━━━━━ Source passage
Chao nodded along in agreement with every word.

She had no idea the project would snowball into what it is today; all she knew was that each goal, each child’s life, was deeply important to her and she was willing to do all she could to make her short-term goals happen.


And they did happen, again and again and again. Children found safety and a new start through Chao’s work.

According to the foundation’s website,, Hope for Life has improved the lives of 752 Rwandan children and counting. They have enabled 85 children to escape street life and 189 to enroll in school.

In the beginning, Chao’s motivation was: “Well, if I don’t do this, I don’t think anyone else will.”

Shauna Causey, the other speaker at the event, had a similar approach in the beginning of what would turn into what she deems a successful career. Again it began with a choice to use her voice for what she knew was right.  

Causey, also an SPU alumna, has a career in technology and marketing. She has been on MSNBC, NBC and more to talk about her advancements and achievements in her field. Just like Chao, she began with what felt like little voice to use.

Once she graduated from SPU in 2006, she started her career working in marketing and finance for the Mariners. After working her way up with the Mariners, she transitioned to Comcast.

“I got this great offer to work for Comcast, which gets voted every year as one of the most hated companies in the world,” Causey said, laughing.
━━━━━━━━━━
━━━━━ Extracted material
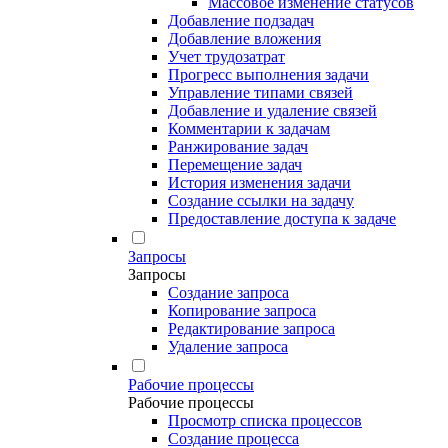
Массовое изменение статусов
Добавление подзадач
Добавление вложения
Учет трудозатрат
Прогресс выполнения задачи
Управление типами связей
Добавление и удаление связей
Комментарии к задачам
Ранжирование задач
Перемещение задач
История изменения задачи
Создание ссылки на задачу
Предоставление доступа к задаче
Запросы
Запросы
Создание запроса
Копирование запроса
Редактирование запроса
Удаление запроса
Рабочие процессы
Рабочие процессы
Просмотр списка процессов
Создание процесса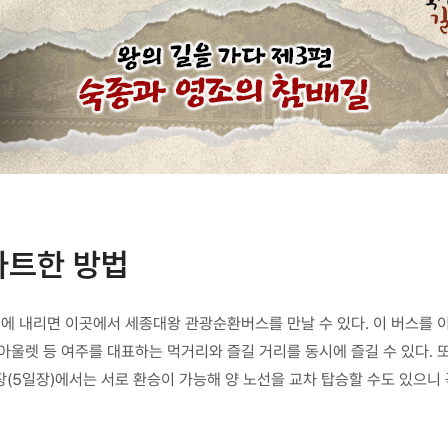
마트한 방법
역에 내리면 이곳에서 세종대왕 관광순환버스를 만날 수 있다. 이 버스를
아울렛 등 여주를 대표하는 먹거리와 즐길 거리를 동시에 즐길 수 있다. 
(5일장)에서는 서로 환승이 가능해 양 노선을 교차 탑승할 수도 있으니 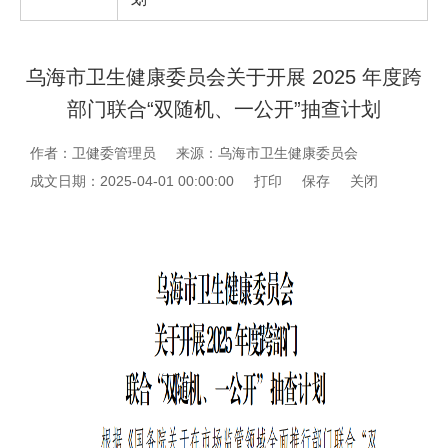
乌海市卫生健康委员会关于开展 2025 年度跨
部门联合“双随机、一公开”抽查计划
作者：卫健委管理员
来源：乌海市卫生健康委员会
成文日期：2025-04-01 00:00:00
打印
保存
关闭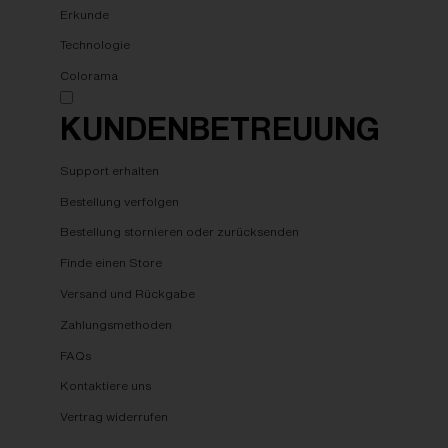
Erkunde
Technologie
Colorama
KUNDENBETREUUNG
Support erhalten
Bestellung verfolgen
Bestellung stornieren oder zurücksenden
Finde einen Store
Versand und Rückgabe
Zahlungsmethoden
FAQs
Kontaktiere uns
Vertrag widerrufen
━━━━━━━━━━
━━━━━ Extracted material
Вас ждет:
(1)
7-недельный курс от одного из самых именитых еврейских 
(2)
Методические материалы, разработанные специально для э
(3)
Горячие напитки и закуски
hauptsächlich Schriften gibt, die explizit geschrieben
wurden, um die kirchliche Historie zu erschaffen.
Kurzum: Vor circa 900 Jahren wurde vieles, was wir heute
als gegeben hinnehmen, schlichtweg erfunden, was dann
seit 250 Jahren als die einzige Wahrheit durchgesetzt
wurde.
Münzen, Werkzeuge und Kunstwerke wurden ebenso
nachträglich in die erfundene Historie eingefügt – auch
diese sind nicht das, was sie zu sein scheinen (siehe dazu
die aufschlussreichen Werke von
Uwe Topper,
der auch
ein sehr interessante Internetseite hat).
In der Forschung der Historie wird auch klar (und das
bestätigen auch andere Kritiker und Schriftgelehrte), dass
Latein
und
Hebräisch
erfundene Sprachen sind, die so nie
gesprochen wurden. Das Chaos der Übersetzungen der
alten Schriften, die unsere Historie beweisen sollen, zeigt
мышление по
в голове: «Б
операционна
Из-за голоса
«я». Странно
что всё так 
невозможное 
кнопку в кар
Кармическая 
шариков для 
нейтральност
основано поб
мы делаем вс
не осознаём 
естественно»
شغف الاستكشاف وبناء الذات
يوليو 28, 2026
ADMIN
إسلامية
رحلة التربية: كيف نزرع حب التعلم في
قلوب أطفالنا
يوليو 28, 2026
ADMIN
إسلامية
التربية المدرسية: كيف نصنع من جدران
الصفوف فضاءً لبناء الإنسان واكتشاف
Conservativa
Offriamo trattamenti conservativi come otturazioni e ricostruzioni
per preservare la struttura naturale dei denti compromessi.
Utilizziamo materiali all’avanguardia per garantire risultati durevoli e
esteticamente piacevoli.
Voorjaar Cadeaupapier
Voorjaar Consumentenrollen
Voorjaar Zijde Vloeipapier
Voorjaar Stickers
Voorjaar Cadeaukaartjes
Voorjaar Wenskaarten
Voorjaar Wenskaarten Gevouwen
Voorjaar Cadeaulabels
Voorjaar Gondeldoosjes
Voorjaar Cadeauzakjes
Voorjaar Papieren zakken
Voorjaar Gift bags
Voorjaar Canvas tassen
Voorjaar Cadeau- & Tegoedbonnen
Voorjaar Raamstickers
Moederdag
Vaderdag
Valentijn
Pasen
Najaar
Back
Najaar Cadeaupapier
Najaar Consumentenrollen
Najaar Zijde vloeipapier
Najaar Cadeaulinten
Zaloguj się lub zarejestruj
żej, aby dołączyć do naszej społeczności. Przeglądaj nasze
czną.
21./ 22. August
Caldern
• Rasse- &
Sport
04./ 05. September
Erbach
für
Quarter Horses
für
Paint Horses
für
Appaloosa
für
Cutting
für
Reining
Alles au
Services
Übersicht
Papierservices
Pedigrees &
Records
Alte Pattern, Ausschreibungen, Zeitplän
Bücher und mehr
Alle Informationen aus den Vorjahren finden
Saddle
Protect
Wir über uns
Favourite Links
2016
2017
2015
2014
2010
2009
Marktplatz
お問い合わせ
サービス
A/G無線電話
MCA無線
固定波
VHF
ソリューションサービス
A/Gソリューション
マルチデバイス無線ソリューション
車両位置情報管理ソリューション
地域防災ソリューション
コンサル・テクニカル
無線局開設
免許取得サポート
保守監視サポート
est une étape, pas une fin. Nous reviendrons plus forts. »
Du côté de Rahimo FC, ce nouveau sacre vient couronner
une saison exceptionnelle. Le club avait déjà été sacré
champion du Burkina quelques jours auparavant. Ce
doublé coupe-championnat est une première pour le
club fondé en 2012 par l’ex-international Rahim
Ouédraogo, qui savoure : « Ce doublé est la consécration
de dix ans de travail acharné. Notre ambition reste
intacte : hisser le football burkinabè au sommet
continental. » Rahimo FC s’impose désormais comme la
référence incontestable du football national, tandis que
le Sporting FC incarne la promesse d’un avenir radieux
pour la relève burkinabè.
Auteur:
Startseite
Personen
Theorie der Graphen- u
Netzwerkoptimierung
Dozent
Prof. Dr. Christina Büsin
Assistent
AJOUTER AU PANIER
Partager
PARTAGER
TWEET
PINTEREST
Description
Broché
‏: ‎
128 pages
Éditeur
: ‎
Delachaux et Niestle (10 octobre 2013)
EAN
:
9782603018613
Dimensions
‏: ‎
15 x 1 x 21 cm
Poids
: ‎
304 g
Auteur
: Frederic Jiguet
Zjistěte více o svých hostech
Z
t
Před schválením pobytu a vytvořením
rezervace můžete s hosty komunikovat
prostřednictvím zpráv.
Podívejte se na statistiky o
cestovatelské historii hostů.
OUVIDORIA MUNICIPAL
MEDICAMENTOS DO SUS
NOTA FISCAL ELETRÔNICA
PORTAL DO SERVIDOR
━━━━━━━━━━
| Assignment A |
In the passage about Chao and Causey, why was Chao willing to do all she could to reach her short-term goals? Answer in one to three sentences.
| Assignment B |
Answer these from the passage about Chao and Causey:
(i) How many children has Hope for Life enabled to enroll in school?
(ii) In what year did Causey graduate from SPU?
(iii) Which company did Causey move to after the Mariners?

| Result A |
Each goal, and each child's life, was deeply important to her. At the start she was also driven by the thought that if she didn't do the work, no one else would.

| Result B |
(i) 189
(ii) 2006
(iii) Comcast